====== FRAGMENTO DE TEXTO

Ello atraviesa a todas las capas de población y en algunos casos va más allá de la cobertura de demanda de las empresas formales. Por ejemplo la popularización de los pollos rostizados, las pizzas o las hamburguesas representan ahora a las formas típicas de comida rápida que se originaron en las grandes cadenas, pero en torno a ellas se han conformado mercados paralelos que van más allá del entorno urbano y de los mercados formales donde los consumidores no tienen una filiación social específica.

En ese caso, la oferta se diversifica en la medida que se conectan de manera rápida y efectiva con las dinámicas de los mercados abiertos. Por la fuerza de la globalización y la dinámica expansiva de las firmas distribuidoras internacionales en alimentos no tienen restricciones de oferta estacional, ya que se conectan con prácticamente todos los mercados del mundo para garantizar suministros regulares de cualquier producto. Esto explica el crecimiento ilimitado del número tiendas de autoservicio más allá de las demandas locales reales, la generación constante de formas novedosas de mercado, el desarrollo vertiginoso de nuevas tecnologías de venta, el diseño de estrategias organizacionales, la absorción de firmas locales por cadenas internacionales y su ilimitado avance en todas las escalas de ciudades, particularmente en las más grandes y en la cobertura de todos los espacios residenciales, más allá de su separación por niveles de ingreso.

Si bien la aceptación de cambios en el patrón alimentario por los consumidores suelen ser lentos y graduales, por ejemplo el cambio de marca de un café soluble, o de un tipo de lechuga o jitomate fresco, en economías abiertas, de acuerdo con la idea anterior, emergen nuevas necesidades acumuladas de los consumidores individuales. Ahí se combinan el deseo de diferenciación del propio consumidor con la flexibilización de la producción y distribución, que imponen la transición hacia el modelo de demanda del patrón alimentario basado en un nuevo pragmatismo. Un ejemplo es la necesidad de contar con comida congelada lista para servirse, la ampliación de horario de las tiendas para dar respuesta a consumidores que tienen problemas de manejo de horarios de compra, la mayor eficiencia en los aparatos de distribución que no dependen ya de los entornos de producción local, junto con la necesidad de las empresas distribuidores de atenerse en esa competencia captando las necesidades de consumidores, según vértigo de la oferta por satisfacer demandas segmentadas y hasta individualizadas.

Como resultado, no sólo se registra una nueva transición en el patrón de consumo alimentario, también en el patrón de distribución que integra una nueva configuración. Ya no es más el esquema región productora–centro de acopio regional–mercado mayorista–distribución al menudeo que, sino más bien, aunque no desaparecen del todo las viejas formas particularmente en la distribución intraurbana, se impone de manera acelerada un esquema de intermediación más simple entre los productores que incluye a las firmas industriales–firmas distribuidoras–consumidores locales, todo dentro de un entorno internacional.

============
====== MATERIAL DE CONSULTA

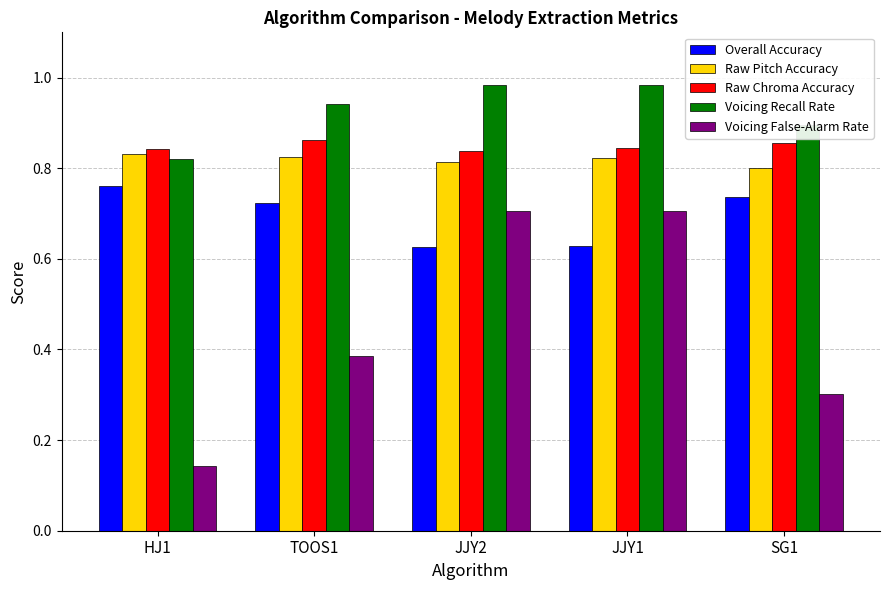

The value of Raw Pitch Accuracy at JJY2 is 0.8. True or false?

True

============

_TAREA_.
Prosiga el texto sobre los cambios en el consumo y la distribución de alimentos a partir de su última oración. Puede prescindir del material.

_RESPUESTA ESPERADA_.
A ese esquema contribuyen las estructuras económicas internas que, si bien se insertan a las dinámicas de las economías abiertas, la restricción de flujos a la inversión productiva provoca la orientación de la inversión hacia el sector servicios y, particularmente, en la creación de infraestructura para plaza comerciales. En estas se ubican supermercados y tiendas de autoservicio con asociaciones diversas; el efecto inmediato es que este tipo de tiendas hayan mantenido en expansión y ventas dentro de las ciudades más dinámicas, tasas superiores a 9% en los últimos diez años. Debido al grado de penetración externa en el contexto de economías abiertas, adoptan el formato de venta de las principales matrices y de esa manera someten a un estado de transición tanto al patrón de consumo como al patrón de distribución de los alimentos. Estos cambios en la distribución, pero sobretodo en la oferta, marcan esas nuevas pautas de consumo donde la transformación se entrelaza al deterioro y hace suponer una menor calidad de la alimentación entre los mexicanos de hoy y del futuro.

 

Conclusiones

La crisis alimentaría en México mantiene el carácter estructural que la hizo evidente desde hace más de cuarenta años. Los efectos del nuevo ciclo en el alza de precios que se recrudece en el contexto de la recesión mundial de precios tiene repercusiones directas para la seguridad alimentaría nacional y para las condiciones alimentarias de la población del país.

No se trata propiamente de una nueva crisis, es la misma de carácter estructural manifestada con anterioridad, pero se le agregan nuevos rasgos cuya naturaleza es principalmente externa, aunque afecta en mayor magnitud y espectro a la situación nutricional debido a que el alza de precios se suma al deterioro acumulado del poder adquisitivo en incide en el incremento de los niveles de pobreza.

De acuerdo con el análisis de los datos de las encuestas tanto del INEGI como del INNSZ, encontramos que los estratos superiores han elevado sus niveles de ingreso de tal manera que la proporción del gasto se manifiesta indiferente al incremento de precios en los alimentos y por esa razón el gasto permanece casi constante, más allá si diversifican o no del consumo hacia productos más sofisticados. En cambio, los tres deciles inferiores incrementaron su gasto, lo cual se debe a un deterioro del ingreso que les impide contrarrestar el incremento del precio de los alimentos; ello hace suponer un deterioro de las condiciones alimentarias que se incrementa a medida que se consolida el proceso de economía abierta y la población se encuentran en mayor estado de vulnerabilidad frente a la crisis alimentaría actual.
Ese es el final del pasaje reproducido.